From the bladder, the stone must pass through the urethra, the final channel through which urine exits the body. The urethra is the last and narrowest segment of the entire urinary system. Any stone that has caused problems higher up remains a threat for impaction at this final exit point.
Unique Symptoms of Urethral Impaction
When a stone moves past the bladder and lodges in the urethra, the symptoms change dramatically from the severe, colicky pain associated with ureteral blockage. The pain becomes localized and sharp, often felt specifically at the tip of the penis in males or the external urinary opening in females. This results from the stone physically irritating the sensitive lining of the urethral wall.
A stone obstructing the urethra directly interferes with the ability to urinate, leading to symptoms like urinary hesitancy, or difficulty initiating the urine stream. The stream itself may be weak, slow, or constantly interrupted. Blood in the urine, known as terminal hematuria, is often most noticeable at the end of voiding. This is different from the agonizing flank pain of the upper tract, which does not necessarily affect the act of urination.
The most serious symptom of urethral impaction is acute urinary retention, which is the complete inability to pass urine. This occurs when the stone fully plugs the urethral opening, preventing any urine from escaping the bladder. The bladder quickly overfills, causing severe lower abdominal distension and pressure, which requires immediate medical attention.
Physical Factors Determining Stone Passage
The ability of a stone to exit the body through the urethra is largely determined by its physical characteristics, with size being the most important factor. Stones smaller than five millimeters in diameter have the highest probability of passing spontaneously through the entire urinary tract. However, even a stone that is slightly larger can become firmly wedged in the final segment.
The shape of the stone also plays a significant role; a smooth, rounded stone has a far greater chance of passage than one with a jagged or irregular surface. Sharp edges are more likely to catch on the urethral lining, leading to pain and impaction.
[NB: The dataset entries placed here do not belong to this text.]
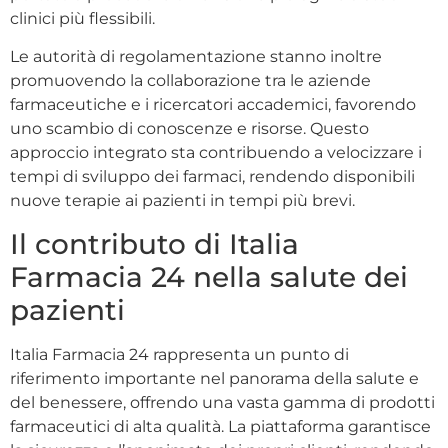
clinici più flessibili.
Le autorità di regolamentazione stanno inoltre
promuovendo la collaborazione tra le aziende
farmaceutiche e i ricercatori accademici, favorendo
uno scambio di conoscenze e risorse. Questo
approccio integrato sta contribuendo a velocizzare i
tempi di sviluppo dei farmaci, rendendo disponibili
nuove terapie ai pazienti in tempi più brevi.
Il contributo di Italia
Farmacia 24 nella salute dei
pazienti
Italia Farmacia 24 rappresenta un punto di
riferimento importante nel panorama della salute e
del benessere, offrendo una vasta gamma di prodotti
farmaceutici di alta qualità. La piattaforma garantisce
Additionally, hydration is paramount, as high fluid intake increases the volume and pressure of urine, which can help propel the stone through the narrow channel.
Anatomical differences between sexes influence the risk of impaction. The male urethra is significantly longer and has natural curves, which can increase the likelihood of a stone getting caught before exiting. In contrast, the shorter female urethra generally allows stones that reach the bladder to pass with greater ease, though impaction can still occur at the meatus, or opening.
Medical Resolution for Urethral Stones
A stone that causes a complete blockage of the urethra is a medical emergency because it prevents the bladder from emptying, potentially causing urine to back up into the kidneys. The primary goal of medical intervention is to relieve this obstruction and restore the flow of urine immediately. For very small stones that are almost at the exit point, observation with increased hydration may be attempted to allow for spontaneous passage.
If the stone is larger or if acute retention is present, intervention is necessary. The most common procedure is a urethroscopy, where a thin, lighted instrument is inserted through the urethra to visualize the stone. The physician can then use small grasping forceps to carefully remove the stone intact, or they may employ a laser to fragment the stone into smaller pieces.
The fragmented pieces can then be either removed or flushed out with a stream of water, allowing the patient to urinate normally again. These procedures are typically performed under sedation or anesthesia and are highly effective at resolving urethral impaction. Restoring urine flow is the immediate priority to alleviate pain and prevent serious complications like infection or damage to the kidneys.